[start of Text extract]

Sort list of dicts according to another one

Question

I have these two lists of dicts:

list_1 = [{'document_id': '5'}, {'document_id': '2'}, {'document_id': '4'}]

list_2 = [{'document_id': '4', 'page_id': '1'}, {'document_id': '5', 'page_id': '2'}, {'document_id': '5', 'page_id': '1'}]

list_1 is a superset of list_2 in terms of the document_id if this helps.

I want to

1. sort list_2 according to list_1
2. then sort list_2 based on the page_id for each distinct document_id

Therefore, I want to finally have this:

new_list_2 = [{'document_id': '5', 'page_id': '1'}, {'document_id': '5', 'page_id': '2'}, {'document_id': '4', 'page_id': '1'}]

How can I efficiently do this?

Answer 1

Create a mapping of the ordering in list_1 via a dictionary comprehension.

docs = {doc.get('document_id'): n for n, doc in enumerate(list_1)}
# >>> docs
# {'5': 0, '2': 1, '4': 2}

Then use the ordering with the page_id as the sort keys.

list_2.sort(key=lambda r: (docs[r['document_id']], r['page_id']))

>>> list_2
[{'document_id': '5', 'page_id': '1'},
 {'document_id': '5', 'page_id': '2'},
 {'document_id': '4', 'page_id': '1'}]

Answer 2

1. This is basically the same as How to sort a list according to another list? The only difference is you need to get the document ID's from list_1 first.
2. See Sort a list by multiple attributes?

All together:

docs_1 = [d['document_id'] for d in list_1]  # = ['5', '2', '4']
list_2.sort(key=lambda d: (docs_1.index(d['document_id']), d['page_id']))

[end of Text extract]
[start of Material shown]

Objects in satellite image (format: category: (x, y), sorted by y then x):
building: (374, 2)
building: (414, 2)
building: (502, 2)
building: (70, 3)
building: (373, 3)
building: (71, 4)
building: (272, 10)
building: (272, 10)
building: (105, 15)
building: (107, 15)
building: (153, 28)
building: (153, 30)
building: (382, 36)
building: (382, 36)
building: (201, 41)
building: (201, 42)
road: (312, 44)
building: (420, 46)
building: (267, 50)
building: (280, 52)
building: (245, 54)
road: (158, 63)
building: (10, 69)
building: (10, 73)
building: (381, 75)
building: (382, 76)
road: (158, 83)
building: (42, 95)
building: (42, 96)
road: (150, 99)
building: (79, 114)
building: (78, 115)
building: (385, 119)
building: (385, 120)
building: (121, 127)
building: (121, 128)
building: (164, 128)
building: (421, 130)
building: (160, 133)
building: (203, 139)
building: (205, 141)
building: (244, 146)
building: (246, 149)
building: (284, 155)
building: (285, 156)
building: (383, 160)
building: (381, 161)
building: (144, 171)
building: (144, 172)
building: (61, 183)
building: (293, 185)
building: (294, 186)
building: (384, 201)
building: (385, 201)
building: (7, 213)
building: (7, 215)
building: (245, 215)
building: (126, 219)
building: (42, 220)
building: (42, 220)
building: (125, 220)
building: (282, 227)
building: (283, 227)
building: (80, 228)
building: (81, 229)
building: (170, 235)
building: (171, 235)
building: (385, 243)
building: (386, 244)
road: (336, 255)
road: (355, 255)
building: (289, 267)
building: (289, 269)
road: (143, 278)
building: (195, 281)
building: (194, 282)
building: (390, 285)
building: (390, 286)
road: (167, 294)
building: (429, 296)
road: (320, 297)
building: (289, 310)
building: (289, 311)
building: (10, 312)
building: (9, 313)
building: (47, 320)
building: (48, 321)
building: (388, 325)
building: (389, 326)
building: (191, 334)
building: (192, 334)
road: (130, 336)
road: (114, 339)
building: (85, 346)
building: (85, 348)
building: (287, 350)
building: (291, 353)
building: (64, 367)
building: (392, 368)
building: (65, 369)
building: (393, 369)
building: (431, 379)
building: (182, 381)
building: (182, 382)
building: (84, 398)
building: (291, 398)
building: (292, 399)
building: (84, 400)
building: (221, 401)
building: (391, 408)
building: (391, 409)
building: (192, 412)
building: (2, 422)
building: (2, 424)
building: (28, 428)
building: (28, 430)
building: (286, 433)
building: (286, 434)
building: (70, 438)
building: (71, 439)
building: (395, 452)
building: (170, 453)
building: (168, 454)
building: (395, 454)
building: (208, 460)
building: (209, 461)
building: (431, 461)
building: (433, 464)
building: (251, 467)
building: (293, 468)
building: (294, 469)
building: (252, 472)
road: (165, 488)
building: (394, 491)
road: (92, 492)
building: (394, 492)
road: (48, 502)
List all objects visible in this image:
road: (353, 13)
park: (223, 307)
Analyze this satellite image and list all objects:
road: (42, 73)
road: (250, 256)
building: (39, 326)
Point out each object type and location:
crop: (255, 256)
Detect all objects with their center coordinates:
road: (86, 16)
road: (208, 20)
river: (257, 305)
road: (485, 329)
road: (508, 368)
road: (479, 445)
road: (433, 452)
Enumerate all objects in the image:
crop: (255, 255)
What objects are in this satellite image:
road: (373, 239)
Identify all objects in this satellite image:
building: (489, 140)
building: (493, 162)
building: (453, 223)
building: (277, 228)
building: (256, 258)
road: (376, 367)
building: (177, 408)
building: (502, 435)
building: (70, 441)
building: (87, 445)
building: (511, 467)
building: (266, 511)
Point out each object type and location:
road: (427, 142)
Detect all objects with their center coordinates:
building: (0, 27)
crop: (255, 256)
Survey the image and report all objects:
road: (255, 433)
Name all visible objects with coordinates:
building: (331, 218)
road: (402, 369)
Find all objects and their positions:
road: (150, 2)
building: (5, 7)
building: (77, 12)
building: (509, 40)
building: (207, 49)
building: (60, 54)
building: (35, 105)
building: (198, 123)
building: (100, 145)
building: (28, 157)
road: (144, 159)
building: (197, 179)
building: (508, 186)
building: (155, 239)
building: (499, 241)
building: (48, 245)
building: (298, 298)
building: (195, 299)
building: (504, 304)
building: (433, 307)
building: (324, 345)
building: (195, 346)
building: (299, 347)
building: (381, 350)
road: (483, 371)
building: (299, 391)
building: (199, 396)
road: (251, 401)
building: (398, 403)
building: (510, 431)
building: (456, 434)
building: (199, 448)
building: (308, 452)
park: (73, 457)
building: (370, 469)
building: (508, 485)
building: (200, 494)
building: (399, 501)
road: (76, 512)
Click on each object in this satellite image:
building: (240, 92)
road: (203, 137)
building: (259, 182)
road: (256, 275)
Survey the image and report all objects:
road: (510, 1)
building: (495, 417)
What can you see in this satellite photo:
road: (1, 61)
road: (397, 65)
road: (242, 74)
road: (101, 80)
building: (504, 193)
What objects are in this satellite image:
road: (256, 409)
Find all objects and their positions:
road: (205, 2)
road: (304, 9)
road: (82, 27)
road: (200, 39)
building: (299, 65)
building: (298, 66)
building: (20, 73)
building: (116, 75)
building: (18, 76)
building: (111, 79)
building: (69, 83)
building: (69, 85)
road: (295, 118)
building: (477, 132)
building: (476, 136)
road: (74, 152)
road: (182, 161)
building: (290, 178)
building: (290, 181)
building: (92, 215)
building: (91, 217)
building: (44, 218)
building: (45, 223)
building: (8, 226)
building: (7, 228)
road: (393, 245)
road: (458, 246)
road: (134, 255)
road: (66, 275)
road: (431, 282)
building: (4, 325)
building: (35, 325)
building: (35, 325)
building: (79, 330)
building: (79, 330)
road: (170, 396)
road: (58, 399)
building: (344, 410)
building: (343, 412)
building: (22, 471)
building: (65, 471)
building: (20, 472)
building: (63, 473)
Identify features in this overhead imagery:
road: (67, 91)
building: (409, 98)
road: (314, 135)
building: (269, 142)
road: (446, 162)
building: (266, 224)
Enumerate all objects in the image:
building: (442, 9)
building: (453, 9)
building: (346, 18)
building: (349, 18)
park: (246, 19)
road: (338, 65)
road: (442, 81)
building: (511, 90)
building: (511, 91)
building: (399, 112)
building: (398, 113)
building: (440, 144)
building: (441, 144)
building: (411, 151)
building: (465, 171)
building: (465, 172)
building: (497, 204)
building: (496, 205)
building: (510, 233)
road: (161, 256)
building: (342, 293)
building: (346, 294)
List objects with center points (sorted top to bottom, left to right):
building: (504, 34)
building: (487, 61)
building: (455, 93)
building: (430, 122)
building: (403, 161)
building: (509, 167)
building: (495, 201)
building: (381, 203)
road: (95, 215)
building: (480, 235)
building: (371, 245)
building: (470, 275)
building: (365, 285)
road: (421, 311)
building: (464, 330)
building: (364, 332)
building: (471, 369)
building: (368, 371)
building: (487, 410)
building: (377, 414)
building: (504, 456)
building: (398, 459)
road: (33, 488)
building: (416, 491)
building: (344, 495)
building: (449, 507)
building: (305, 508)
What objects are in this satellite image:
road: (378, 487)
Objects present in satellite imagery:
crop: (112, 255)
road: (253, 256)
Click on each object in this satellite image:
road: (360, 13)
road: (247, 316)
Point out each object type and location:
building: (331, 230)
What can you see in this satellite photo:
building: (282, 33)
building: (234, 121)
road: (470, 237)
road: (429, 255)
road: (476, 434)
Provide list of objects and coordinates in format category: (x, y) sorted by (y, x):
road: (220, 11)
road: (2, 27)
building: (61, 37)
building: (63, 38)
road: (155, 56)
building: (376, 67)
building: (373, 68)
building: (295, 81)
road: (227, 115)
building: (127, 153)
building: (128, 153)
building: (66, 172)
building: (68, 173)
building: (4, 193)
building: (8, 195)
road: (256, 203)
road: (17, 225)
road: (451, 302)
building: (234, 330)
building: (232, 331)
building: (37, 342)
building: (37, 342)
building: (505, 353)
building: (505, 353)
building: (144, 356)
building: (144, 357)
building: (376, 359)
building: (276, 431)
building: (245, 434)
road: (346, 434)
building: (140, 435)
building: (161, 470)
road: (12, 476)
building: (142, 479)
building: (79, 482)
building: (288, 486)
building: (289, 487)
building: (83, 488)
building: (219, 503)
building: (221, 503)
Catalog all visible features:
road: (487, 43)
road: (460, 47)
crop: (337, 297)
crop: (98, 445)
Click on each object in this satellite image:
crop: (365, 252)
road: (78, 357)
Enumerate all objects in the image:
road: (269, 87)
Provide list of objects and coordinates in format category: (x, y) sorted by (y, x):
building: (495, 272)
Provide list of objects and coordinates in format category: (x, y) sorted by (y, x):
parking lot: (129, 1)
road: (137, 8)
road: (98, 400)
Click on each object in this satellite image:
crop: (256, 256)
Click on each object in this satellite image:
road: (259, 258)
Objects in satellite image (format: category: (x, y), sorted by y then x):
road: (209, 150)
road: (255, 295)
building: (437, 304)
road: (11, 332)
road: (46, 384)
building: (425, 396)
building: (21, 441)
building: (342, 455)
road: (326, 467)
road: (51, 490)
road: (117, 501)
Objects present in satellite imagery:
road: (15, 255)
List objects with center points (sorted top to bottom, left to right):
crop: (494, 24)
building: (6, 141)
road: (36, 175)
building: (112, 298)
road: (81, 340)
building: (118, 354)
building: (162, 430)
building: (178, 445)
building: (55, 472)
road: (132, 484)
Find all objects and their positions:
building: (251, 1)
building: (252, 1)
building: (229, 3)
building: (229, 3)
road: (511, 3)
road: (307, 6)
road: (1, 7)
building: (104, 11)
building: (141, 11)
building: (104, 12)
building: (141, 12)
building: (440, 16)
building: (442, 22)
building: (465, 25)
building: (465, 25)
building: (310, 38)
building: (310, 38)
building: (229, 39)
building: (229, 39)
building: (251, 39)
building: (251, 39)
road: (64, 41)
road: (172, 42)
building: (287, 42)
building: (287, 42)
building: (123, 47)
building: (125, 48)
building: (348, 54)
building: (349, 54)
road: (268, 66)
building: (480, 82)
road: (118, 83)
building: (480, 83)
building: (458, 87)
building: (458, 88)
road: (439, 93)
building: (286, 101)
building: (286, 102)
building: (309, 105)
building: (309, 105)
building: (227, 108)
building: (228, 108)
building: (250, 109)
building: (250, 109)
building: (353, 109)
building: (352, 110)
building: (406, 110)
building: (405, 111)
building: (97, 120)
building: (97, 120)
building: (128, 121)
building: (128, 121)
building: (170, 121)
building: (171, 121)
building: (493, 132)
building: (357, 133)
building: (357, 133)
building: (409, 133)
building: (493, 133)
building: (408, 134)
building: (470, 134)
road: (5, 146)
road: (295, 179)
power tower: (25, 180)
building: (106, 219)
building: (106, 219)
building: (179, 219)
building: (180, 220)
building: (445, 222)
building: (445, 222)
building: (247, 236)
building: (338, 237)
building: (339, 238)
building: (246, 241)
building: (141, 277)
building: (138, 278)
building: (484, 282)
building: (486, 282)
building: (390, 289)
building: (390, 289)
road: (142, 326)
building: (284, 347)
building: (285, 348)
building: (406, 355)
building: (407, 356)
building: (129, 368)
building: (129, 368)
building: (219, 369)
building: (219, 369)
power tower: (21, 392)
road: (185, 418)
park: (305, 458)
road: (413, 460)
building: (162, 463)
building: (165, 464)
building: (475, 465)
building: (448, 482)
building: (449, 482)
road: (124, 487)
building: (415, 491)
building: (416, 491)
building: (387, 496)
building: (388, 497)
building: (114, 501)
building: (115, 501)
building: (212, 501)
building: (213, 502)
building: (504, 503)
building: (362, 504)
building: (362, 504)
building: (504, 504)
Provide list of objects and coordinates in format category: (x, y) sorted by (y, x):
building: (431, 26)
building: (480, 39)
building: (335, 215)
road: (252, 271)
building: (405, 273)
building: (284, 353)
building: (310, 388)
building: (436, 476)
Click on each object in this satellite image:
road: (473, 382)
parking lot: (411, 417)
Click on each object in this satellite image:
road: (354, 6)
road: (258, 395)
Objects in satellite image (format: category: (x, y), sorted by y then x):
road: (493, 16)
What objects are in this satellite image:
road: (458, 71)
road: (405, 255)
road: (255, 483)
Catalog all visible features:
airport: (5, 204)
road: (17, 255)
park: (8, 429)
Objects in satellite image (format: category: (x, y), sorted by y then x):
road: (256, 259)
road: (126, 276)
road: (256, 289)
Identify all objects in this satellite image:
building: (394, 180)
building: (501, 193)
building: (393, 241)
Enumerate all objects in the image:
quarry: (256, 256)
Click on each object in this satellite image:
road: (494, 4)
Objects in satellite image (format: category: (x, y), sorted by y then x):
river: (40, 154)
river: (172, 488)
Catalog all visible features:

[end of Material shown]

Tasks →
A - List every variable name that is given a value with an equals sign in the code of the forum thread on sorting lists of dicts.
B - From the forum thread on sorting lists of dicts, extract the passage starting at "Sort list of" and ending at "if this helps.".
The material plays no part in what follows.

Replies →
A - list_1, list_2, new_list_2, docs, docs_1

B -
Sort list of dicts according to another one

Question

I have these two lists of dicts:

list_1 = [{'document_id': '5'}, {'document_id': '2'}, {'document_id': '4'}]

list_2 = [{'document_id': '4', 'page_id': '1'}, {'document_id': '5', 'page_id': '2'}, {'document_id': '5', 'page_id': '1'}]

list_1 is a superset of list_2 in terms of the document_id if this helps.